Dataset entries
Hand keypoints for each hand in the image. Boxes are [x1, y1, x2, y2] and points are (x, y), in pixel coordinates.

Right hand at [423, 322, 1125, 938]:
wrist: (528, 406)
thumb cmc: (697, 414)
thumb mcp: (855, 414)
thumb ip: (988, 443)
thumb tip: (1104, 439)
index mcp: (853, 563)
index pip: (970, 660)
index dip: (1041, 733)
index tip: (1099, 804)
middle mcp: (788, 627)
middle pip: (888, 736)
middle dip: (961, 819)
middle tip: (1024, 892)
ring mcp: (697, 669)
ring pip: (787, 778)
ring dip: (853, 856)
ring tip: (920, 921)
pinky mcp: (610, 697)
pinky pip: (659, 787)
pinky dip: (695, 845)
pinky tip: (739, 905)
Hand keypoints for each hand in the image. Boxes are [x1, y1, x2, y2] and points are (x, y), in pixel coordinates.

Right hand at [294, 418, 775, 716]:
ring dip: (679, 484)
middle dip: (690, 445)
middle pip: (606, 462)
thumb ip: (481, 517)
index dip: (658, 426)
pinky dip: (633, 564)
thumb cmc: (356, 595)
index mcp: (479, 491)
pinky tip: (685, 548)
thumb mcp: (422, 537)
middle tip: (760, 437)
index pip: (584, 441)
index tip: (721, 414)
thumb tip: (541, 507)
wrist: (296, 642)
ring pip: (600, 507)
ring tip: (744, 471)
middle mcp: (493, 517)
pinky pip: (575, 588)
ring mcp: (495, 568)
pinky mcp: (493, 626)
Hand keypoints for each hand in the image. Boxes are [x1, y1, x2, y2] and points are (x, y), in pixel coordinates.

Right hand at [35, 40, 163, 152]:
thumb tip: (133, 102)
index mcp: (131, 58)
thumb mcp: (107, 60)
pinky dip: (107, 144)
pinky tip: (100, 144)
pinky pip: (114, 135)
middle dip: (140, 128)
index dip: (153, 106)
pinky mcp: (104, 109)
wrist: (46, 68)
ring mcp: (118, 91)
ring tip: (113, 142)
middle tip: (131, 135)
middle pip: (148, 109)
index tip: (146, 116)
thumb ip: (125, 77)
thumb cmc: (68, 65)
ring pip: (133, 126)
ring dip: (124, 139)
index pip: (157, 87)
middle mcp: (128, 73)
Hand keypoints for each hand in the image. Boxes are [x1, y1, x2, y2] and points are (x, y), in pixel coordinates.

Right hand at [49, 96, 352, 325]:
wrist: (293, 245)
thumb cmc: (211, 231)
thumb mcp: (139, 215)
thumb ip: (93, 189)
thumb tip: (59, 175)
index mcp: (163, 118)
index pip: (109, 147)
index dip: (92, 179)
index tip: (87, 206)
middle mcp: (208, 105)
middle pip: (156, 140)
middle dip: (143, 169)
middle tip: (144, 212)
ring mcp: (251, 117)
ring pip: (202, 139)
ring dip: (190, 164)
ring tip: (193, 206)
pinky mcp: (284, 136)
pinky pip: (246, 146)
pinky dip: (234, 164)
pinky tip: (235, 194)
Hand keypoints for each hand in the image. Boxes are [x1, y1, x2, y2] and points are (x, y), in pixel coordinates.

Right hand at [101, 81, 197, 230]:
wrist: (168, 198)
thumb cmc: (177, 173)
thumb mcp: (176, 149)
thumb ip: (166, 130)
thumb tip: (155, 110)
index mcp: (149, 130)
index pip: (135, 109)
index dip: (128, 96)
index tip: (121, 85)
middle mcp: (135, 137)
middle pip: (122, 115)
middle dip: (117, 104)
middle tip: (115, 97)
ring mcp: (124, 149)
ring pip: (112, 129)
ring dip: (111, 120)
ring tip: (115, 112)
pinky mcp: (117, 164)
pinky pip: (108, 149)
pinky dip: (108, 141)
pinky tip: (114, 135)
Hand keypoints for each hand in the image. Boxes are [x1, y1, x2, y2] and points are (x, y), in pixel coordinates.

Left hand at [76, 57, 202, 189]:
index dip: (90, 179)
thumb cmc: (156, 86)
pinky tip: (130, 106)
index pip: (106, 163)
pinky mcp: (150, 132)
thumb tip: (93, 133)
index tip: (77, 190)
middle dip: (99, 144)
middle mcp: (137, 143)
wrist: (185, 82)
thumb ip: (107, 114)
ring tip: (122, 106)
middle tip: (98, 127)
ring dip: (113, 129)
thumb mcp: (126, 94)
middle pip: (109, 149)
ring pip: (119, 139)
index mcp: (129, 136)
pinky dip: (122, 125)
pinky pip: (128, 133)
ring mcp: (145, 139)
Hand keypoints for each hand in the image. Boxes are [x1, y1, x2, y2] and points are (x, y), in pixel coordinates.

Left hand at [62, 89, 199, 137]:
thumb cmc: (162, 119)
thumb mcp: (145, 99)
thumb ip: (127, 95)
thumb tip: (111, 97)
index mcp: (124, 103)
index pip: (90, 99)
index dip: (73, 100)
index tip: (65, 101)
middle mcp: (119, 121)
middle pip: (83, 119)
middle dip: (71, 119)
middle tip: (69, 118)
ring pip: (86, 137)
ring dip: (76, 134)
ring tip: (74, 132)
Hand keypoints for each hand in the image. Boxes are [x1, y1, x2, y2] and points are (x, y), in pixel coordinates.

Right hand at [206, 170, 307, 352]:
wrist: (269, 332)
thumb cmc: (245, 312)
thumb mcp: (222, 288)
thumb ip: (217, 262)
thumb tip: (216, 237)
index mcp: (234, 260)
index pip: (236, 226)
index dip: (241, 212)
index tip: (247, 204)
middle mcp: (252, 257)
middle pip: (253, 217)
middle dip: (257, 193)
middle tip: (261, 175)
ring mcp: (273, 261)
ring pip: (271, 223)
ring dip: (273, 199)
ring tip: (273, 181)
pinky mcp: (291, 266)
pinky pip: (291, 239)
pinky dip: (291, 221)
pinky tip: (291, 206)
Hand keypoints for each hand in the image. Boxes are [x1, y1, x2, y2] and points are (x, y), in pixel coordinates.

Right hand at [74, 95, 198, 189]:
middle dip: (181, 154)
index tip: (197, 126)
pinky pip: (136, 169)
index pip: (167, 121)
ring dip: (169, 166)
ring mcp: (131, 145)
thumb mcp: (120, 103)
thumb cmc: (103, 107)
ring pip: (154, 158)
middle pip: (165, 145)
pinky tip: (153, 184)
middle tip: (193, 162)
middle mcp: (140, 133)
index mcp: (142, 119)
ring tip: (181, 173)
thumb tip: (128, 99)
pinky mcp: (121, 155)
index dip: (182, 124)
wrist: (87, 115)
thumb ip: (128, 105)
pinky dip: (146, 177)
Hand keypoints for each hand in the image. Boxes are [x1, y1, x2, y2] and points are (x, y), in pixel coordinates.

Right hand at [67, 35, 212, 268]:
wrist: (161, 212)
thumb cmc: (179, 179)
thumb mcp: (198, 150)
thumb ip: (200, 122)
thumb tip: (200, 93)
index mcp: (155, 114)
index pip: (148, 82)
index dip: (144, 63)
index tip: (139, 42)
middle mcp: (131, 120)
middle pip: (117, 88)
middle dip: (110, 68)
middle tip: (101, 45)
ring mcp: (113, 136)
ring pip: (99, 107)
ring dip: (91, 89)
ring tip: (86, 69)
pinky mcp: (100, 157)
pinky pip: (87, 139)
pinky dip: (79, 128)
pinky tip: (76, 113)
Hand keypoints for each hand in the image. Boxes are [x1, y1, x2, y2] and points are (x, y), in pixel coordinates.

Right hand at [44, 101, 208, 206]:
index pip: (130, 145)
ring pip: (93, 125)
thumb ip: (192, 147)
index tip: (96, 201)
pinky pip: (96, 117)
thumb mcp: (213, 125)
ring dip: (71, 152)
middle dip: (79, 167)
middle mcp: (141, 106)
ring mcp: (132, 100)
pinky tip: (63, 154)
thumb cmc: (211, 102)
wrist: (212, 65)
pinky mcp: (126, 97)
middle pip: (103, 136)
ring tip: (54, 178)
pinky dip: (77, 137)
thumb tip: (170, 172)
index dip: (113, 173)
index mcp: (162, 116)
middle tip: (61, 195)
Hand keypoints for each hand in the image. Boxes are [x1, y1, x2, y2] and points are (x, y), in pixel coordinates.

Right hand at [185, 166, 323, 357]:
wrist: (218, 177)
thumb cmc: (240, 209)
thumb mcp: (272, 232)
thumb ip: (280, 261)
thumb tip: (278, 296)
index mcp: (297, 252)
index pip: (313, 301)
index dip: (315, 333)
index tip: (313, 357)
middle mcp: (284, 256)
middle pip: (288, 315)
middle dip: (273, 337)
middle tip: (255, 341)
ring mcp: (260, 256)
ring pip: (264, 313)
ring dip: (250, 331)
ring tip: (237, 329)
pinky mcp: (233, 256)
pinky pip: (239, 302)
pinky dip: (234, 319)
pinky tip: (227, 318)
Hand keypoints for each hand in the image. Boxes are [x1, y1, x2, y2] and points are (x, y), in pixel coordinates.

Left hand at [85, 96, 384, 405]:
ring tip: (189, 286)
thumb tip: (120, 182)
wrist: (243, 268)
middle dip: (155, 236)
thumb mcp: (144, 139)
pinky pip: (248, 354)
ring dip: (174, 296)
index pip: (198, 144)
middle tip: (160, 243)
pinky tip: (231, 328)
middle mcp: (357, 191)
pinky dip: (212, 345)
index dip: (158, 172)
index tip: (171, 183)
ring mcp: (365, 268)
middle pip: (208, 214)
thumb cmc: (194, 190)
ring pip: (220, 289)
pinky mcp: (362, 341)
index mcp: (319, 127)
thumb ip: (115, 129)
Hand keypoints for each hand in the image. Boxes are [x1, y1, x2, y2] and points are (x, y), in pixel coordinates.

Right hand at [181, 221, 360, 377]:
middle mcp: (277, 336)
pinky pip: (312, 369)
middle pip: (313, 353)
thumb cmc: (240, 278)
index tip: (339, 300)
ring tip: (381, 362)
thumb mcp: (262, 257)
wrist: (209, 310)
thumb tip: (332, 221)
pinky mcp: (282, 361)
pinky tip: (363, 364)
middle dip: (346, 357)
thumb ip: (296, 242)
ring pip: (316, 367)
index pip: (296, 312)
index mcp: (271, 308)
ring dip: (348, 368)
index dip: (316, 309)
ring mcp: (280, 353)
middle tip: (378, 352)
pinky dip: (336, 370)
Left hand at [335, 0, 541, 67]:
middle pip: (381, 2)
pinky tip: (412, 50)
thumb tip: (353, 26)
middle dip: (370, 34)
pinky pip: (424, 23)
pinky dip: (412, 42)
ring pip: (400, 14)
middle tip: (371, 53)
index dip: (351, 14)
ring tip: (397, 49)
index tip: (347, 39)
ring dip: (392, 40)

### What is required
Given the records above, reproduce precisely and only the lines between the line holding "pinky tip: (685, 548)" and the line holding "pinky pip: (575, 588)", inclusive.

### Answer
pinky tip: (685, 548)
thumb mcp: (422, 537)
middle tip: (760, 437)
index pip: (584, 441)
index tip: (721, 414)
thumb tip: (541, 507)
wrist: (296, 642)
ring pip: (600, 507)
ring tip: (744, 471)
middle mcp: (493, 517)
pinky pip: (575, 588)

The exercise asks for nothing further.